Le thorium, dont le nom est inspiré du dieu scandinave Thor.
Le Thorium n'est pas directement fissible.De ce fait un réacteur au thorium ne peut pas s'emballer car il ne déclenche pas spontanément de réaction en chaine, contrairement à l'uranium.
Le thorium a besoin d'être préalablement irradié par 1 neutron pour progressivement (plus de 27 jours) "monter en gamme" vers l'Uranium 233 (dont la demi-vie est d'environ 150 000 ans) , qui lui est fissible.
Un 2e neutron pourra alors venir casser l'U233 et obtenir de l'énergie thermique par désintégration nucléaire classique. A noter que le désintégration de l'U233 expulse davantage de neutrons que la désintégration de l'U235.
On peut par exemple utiliser des déchets nucléaires de haute activité issus des autres centrales à uranium pour réaliser cette irradiation.
De ce fait, les réacteurs à Thorium peuvent servir éventuellement à éliminer les déchets nucléaires. Ce sont les écologistes anti-nucléaires qui ne vont pas être contents, car de ce fait on leur enlève les arguments de la prolifération des déchets nucléaires, ainsi que de la prolifération militaro-nucléaire.
On injecte au fur et à mesure des matériaux irradiants dans le réacteur pour irradier le thorium fertile et le faire monter en gamme et stimuler le fonctionnement du réacteur . Il faut attendre plusieurs heures (ou plusieurs jours ?) pour aboutir au U233 fissible et des réactions en chaine.

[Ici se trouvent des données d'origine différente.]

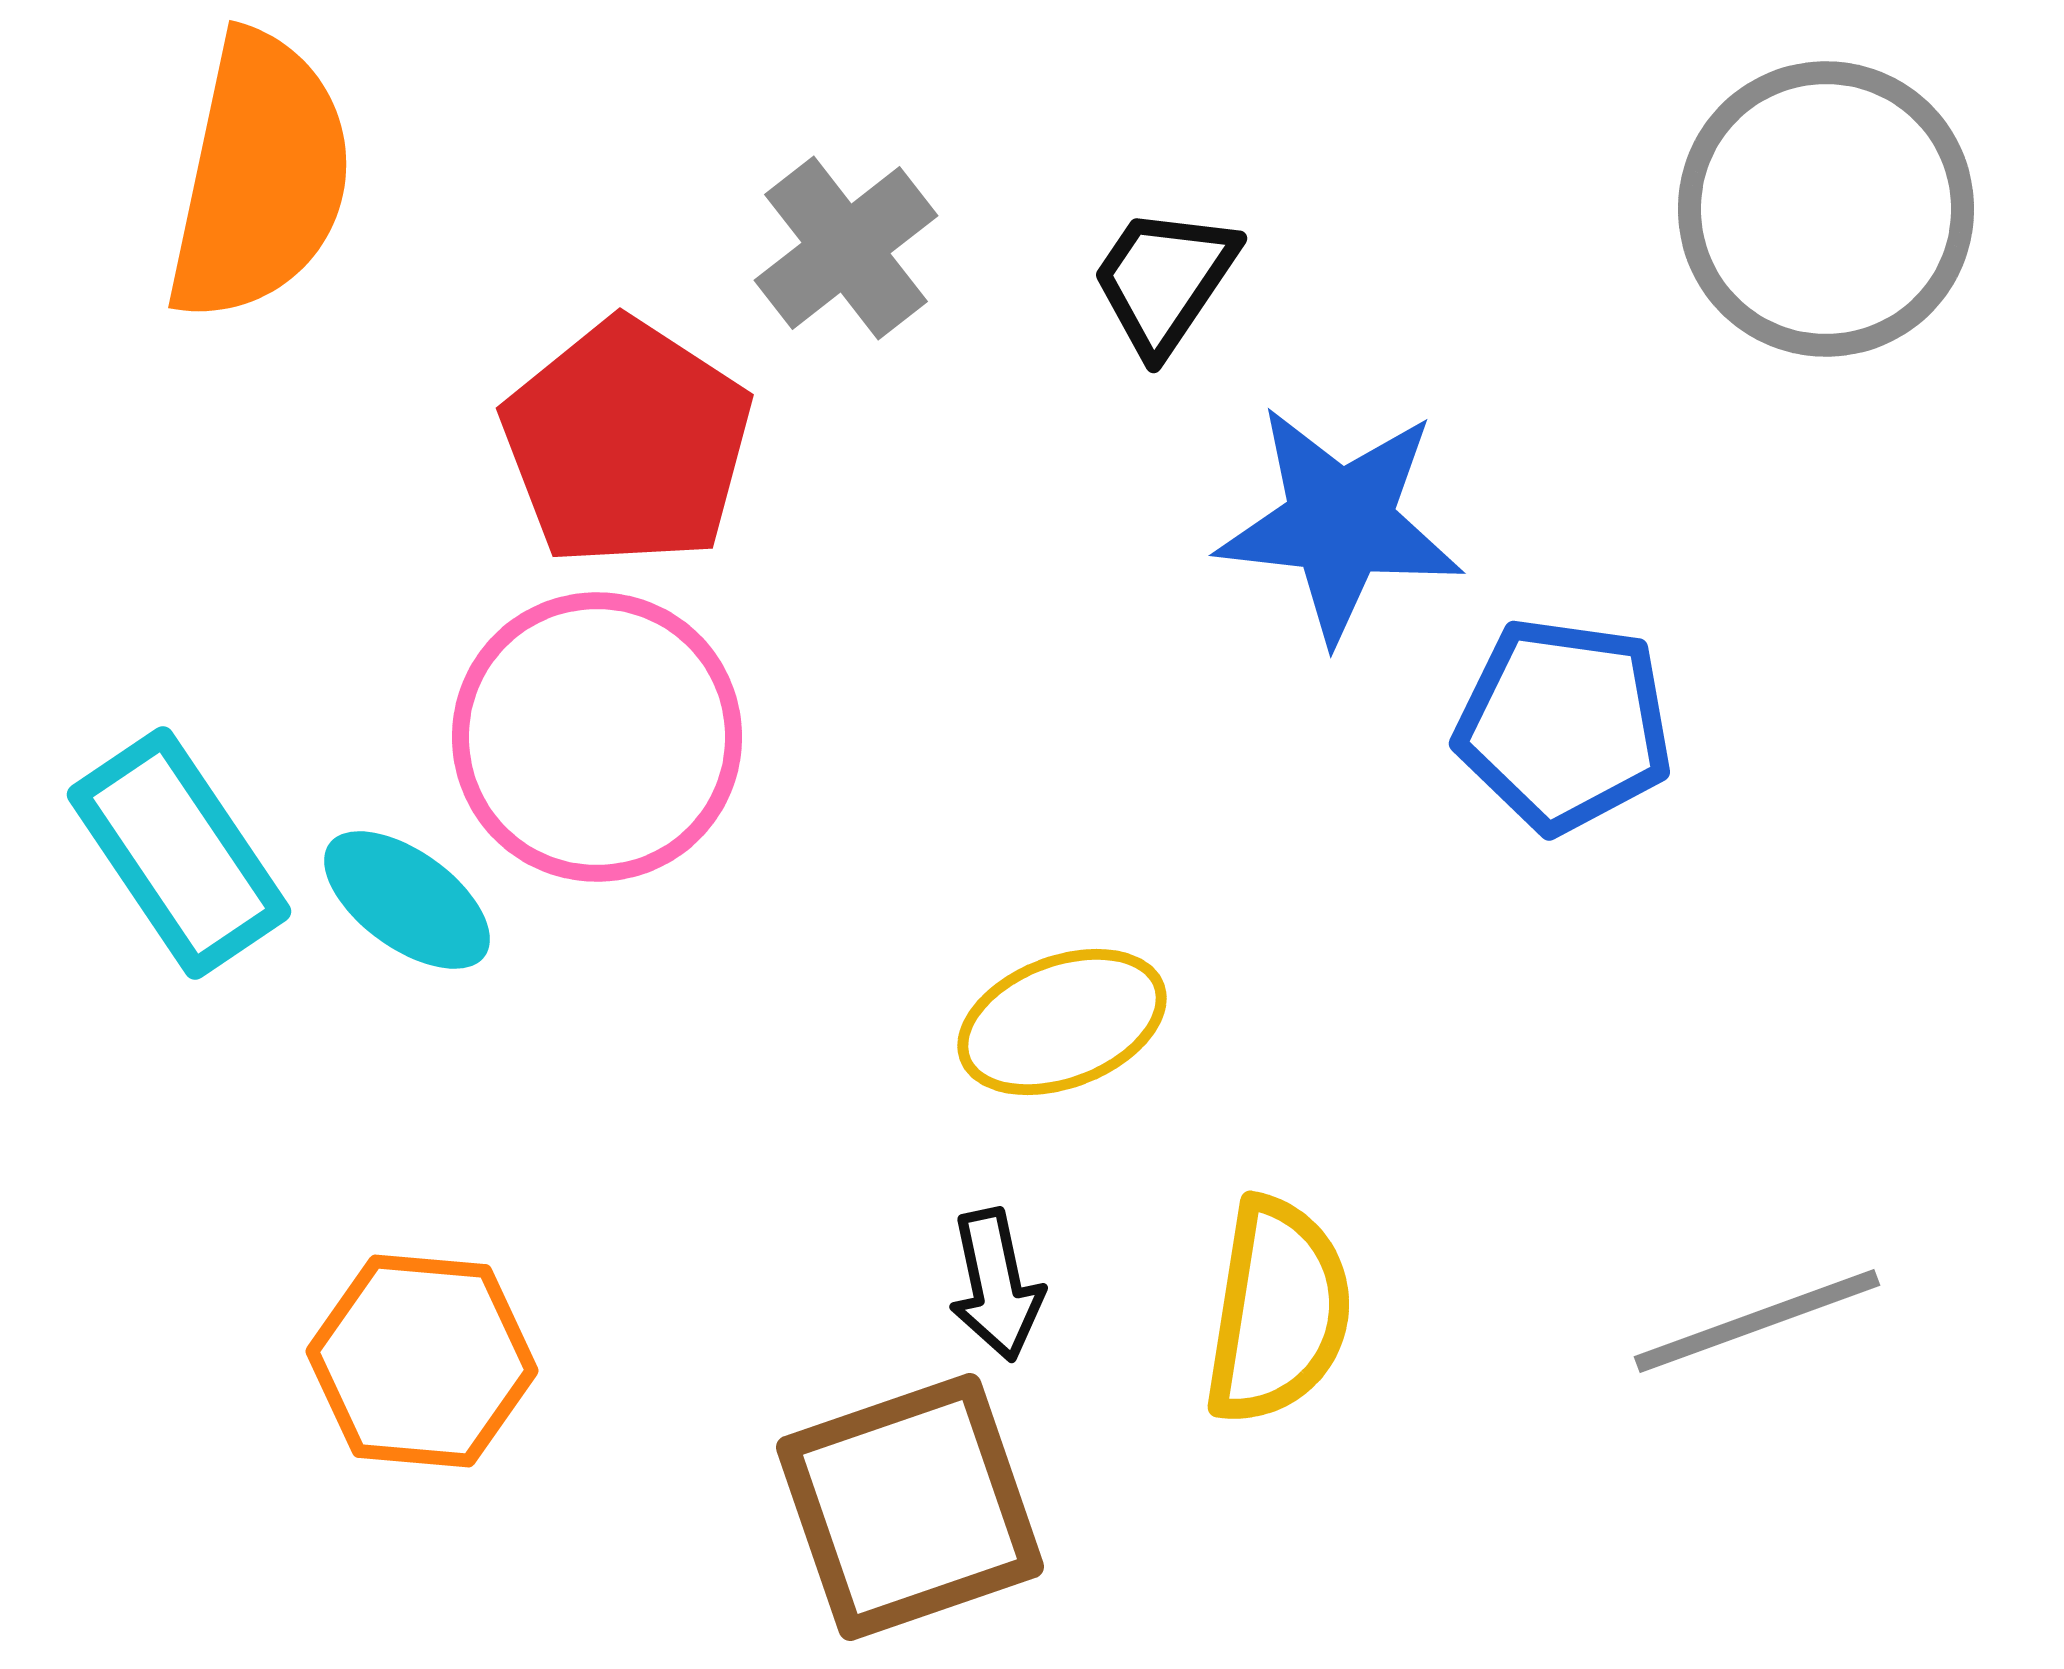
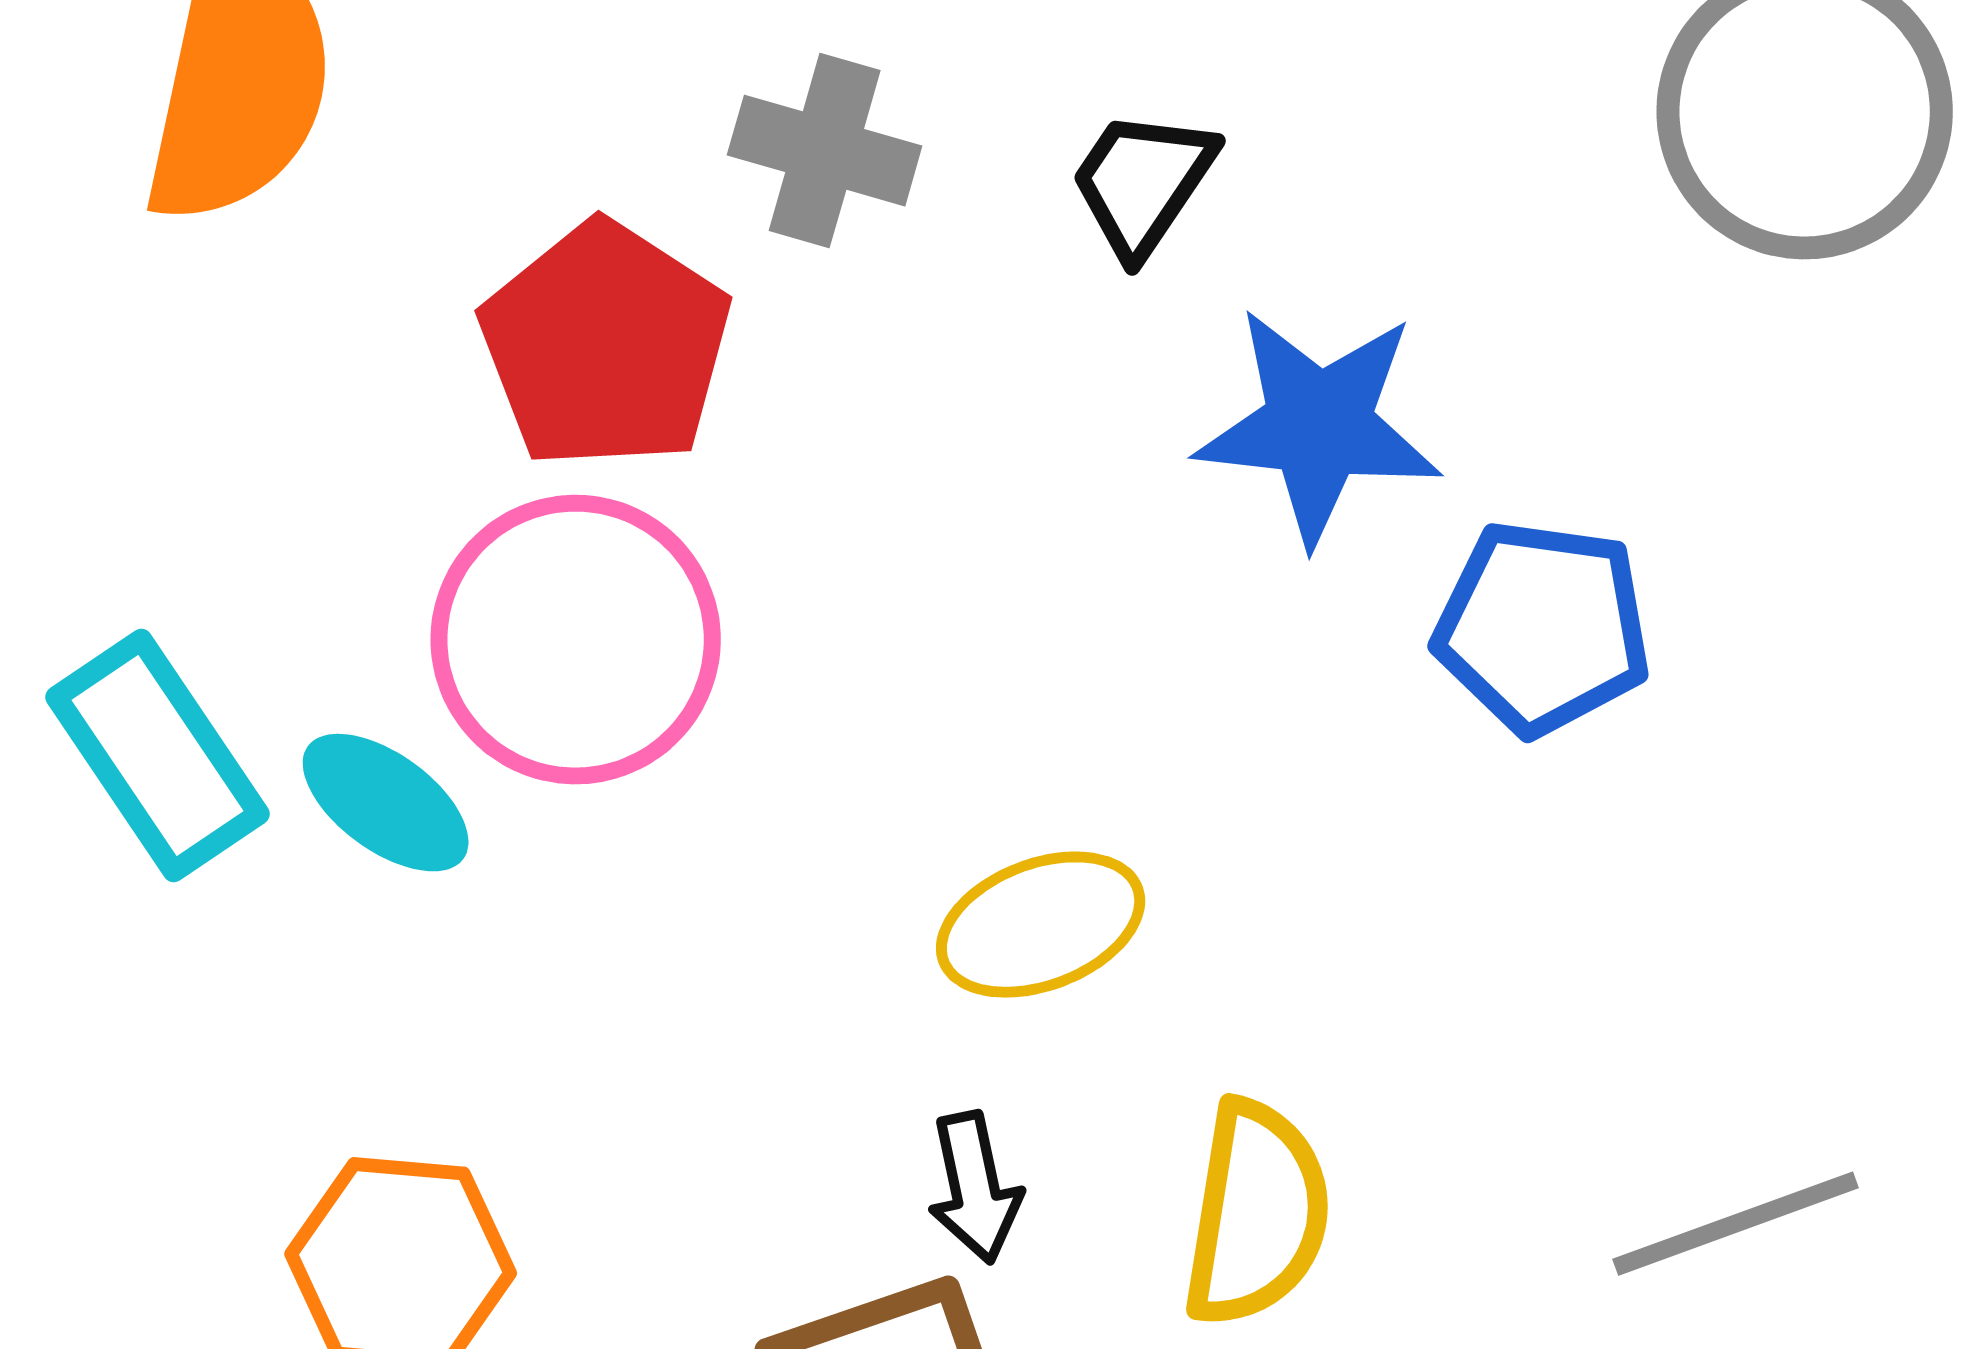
gray cross: (846, 248) -> (825, 151), turned -36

Dès qu'on cesse d'injecter du stimulant, le réacteur s'arrête : le réacteur à thorium est un réacteur sous-critique.
Un peu comme un transistor qui a besoin d'être stimulé sur sa base pour faire passer le courant. Si la base n'est plus stimulée, le transistor repasse de l'état "passant" à l'état "bloquant".
Ce type de réacteur nécessite un système permanent, au travers de la circulation du fluide, pour extraire les produits de fission "inutiles" et ré-injecter des produits de fission stimulants "utiles" ainsi que de thorium "frais" , sinon, il s'arrête quasi-immédiatement.

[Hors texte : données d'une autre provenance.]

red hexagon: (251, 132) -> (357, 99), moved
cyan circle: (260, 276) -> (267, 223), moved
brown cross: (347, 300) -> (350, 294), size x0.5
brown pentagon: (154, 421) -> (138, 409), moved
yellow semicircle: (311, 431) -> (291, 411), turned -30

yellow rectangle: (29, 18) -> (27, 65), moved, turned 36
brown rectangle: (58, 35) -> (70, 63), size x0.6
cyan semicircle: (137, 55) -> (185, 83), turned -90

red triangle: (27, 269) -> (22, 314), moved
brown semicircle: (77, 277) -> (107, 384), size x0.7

En l'état actuel de l'art, il n'est pas sûr qu'on puisse créer de gros réacteurs de type 1000MW de puissance. D'où l'intérêt des développer des prototypes . Un premier réacteur a très bien fonctionné à Oak Ridge aux USA dans les années 60, sans incident majeur, ce qui est extra-ordinnaire pour un prototype expérimental. Il a été arrêté au bout de quelques mois de bon fonctionnement, car les partisans du PWR se sont débrouillés pour couper les subsides financières du labo de recherche qui l'avait développé.
On peut aussi envisager l'usage du Thorium dans les réacteurs actuels en substitution partielle du U238 fertile, dans une logique de surgénération afin de produire de grandes quantités d'U233 fissible.